We affirm. "Initially, claimant bears the burden of establishing, by competent medical evidence, a causal relationship between his or her employment and a disability" (Matter of Turner v New York City Dept. of Juvenile Justice, 159 AD3d 1236, 1237 [2018] [internal quotation marks and citations omitted]; see Matter of Venditti v D'Annunzio & Sons, 128 AD3d 1303, 1304 [2015]; Matter of Dizenzo v Henderson & Johnson, 114 AD3d 1014, 1014 [2014]). The medical opinion as to a causally-related injury must be supported by a rational basis (see Matter of Corina-Chernosky v Dormitory Auth. of State of N.Y., 157 AD3d 1067, 1069 [2018]; Matter of Johnson v New York City Bd. of Educ., 169 AD2d 1003, 1003 [1991]).

[*2] The record supports the Board's finding that claimant offered different histories relating to the manner in which he was injured. At the hearing, claimant testified that, when he fell, he put his right arm out in an attempt to break his fall, initially landed on his outstretched right arm and then twisted over, falling on his left side, which sustained the bulk of the injury. However, the initial medical reports consistently note that claimant reported that he landed directly on his left shoulder and complained of left shoulder pain. Although claimant asserts that he informed the medical personnel of right shoulder injury and pain, his corresponding medical reports do not reflect any complaints of right shoulder pain until March 2015 or any statement by claimant that the right shoulder injury resulted from the manner in which he fell until April 2015.

Although Douglas Petroski, an independent medical examiner, testified that claimant sustained a causally-related right shoulder injury, it was based upon the information about the fall as provided by claimant, as well as the corresponding information reflected in the medical records.
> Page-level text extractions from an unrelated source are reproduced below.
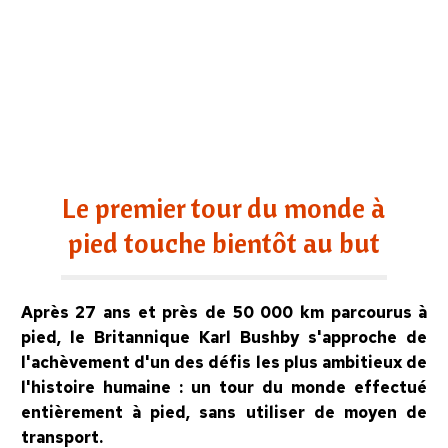
Le premier tour du monde à
pied touche bientôt au but
Après 27 ans et près de 50 000 km parcourus à
pied, le Britannique Karl Bushby s'approche de
l'achèvement d'un des défis les plus ambitieux de
l'histoire humaine : un tour du monde effectué
entièrement à pied, sans utiliser de moyen de
transport.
However, Petroski also testified that his opinion as to the causality of the right shoulder injury would be different if the history in the April 4, 2015 medical report noting that claimant injured his right shoulder while performing overhead, light-duty work is truthful as it was inconsistent with the information relayed by claimant. Further, Matthew Notziger, claimant's orthopedic surgeon, testified that the right shoulder injury was present prior to claimant's work-related fall and that the overhead reaching component would contribute to his right shoulder symptoms. Although there was testimony that could support a finding that the right shoulder injury was causally-related to the work-related fall, the Board was free to reject any portion of the medical testimony presented, and it did not, as asserted by claimant, fashion its own medical opinion.

It is within the Board's province to assess the credibility of the testimony and medical evidence presented (see Matter of Corina-Chernosky v Dormitory Auth. of State of N.Y., 157 AD3d at 1069; Matter of Conyers v Van Rensselaer Manor, 80 AD3d 914, 916 [2011]; Matter of Dempster v United Parcel Serv., 280 AD2d 722, 723 [2001]). Because the medical opinions were based upon the credibility and accuracy of the manner in which claimant fell, as well as the nature of the light-duty work performed by claimant, and given that claimant offered different versions of the nature of his fall, we find that substantial evidence supports the Board's finding that claimant failed to meet his burden of establishing that the right shoulder injury was causally-related to the work-related incident (see Matter of Eber v Jawanio, Inc., 85 AD3d 1520, 1522 [2011]; Matter of Senecal v Bendix, 29 AD3d 1232, 1233 [2006]; Matter of Albert v Miracle Makers of Bedford Stuyvesant HFDC, Inc., 13 AD3d 925, 926 [2004]; Matter of Hall v Supreme Skein Dyeing Corp., 21 AD2d 922, 922 [1964]).

Garry, P.J., Devine, Clark and Aarons, JJ., concur. Ordered that the decision is affirmed, without costs.